What was the vote about?
The poll on constitutional changes was seen by many as a chance to close the chapter on the country's former leader.
According to Tokayev, the proposed changes will empower lawmakers and dismantle the "super-presidential" system currently in place. But the reform also ends a slew of privileges enjoyed by Nazarbayev.
Tokayev said the vote was aimed at "laying the foundation for the Second Republic."
Nazarbayev stands to lose his title as "Elbasy" or "Father of the Nation." The 81-year-old, who ruled the ex-Soviet state for almost three decades, retained this title — helping to cement his ongoing political influence — even after stepping down in 2019.
Another amendment nixes Nazarbayev's right to run for president more than two times.
The reforms will also ban the president's relatives from holding government positions — another controversial issue in the oil-rich country.
They also significantly strengthen the role of the country's parliament, restore the Constitutional Court, and abolish the death penalty.
Tokayev moves against protesters but disempowers Nazarbayev
The vote came with Kazakhstan still reeling from violent unrest in January, which left over 220 people dead.

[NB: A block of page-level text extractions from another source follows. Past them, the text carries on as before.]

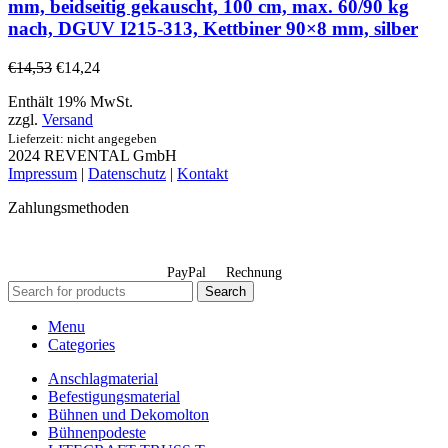
mm, beidseitig gekauscht, 100 cm, max. 60/90 kg
nach, DGUV I215-313, Kettbiner 90×8 mm, silber
€
14,53
€
14,24
Enthält 19% MwSt.
zzgl.
Versand
Lieferzeit: nicht angegeben
2024 REVENTAL GmbH
Impressum
|
Datenschutz
|
Kontakt
Zahlungsmethoden
PayPal
Rechnung
Search
Menu
Categories
Anschlagmaterial
Befestigungsmaterial
Bühnen und Dekomolton
Bühnenpodeste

People had taken to the streets to protest a sharp rise in fuel prices, but the marches quickly grew into a wide-front protest movement against government policies and the legacy of Nazarbayev.
President Tokayev responded by clamping down on the unrest and inviting peacekeepers from Russia and several other ex-Soviet states into Kazakhstan to help him restore order. He decried the protesters as "bandits" and "terrorists." Security forces were given shoot-to-kill orders. At the same time, however, Tokayev moved against Nazarbayev and his allies — a surprising turn from a politician widely seen as ruling from his predecessor's shadow.
The 69-year-old removed Nazarbayev from his position as the head of the powerful Security Council. He also arrested former intelligence chief Karim Masimov on charges of treason. Nazarbayev's nephew Kairat Satybaldy is currently facing embezzlement charges.
Nazarbayev has kept out of the public eye since the January crisis but has expressed support for Tokayev and the constitutional changes. The former president has also said his family members should face consequences if they broke the law, but he went on to note they had a right to a fair trial.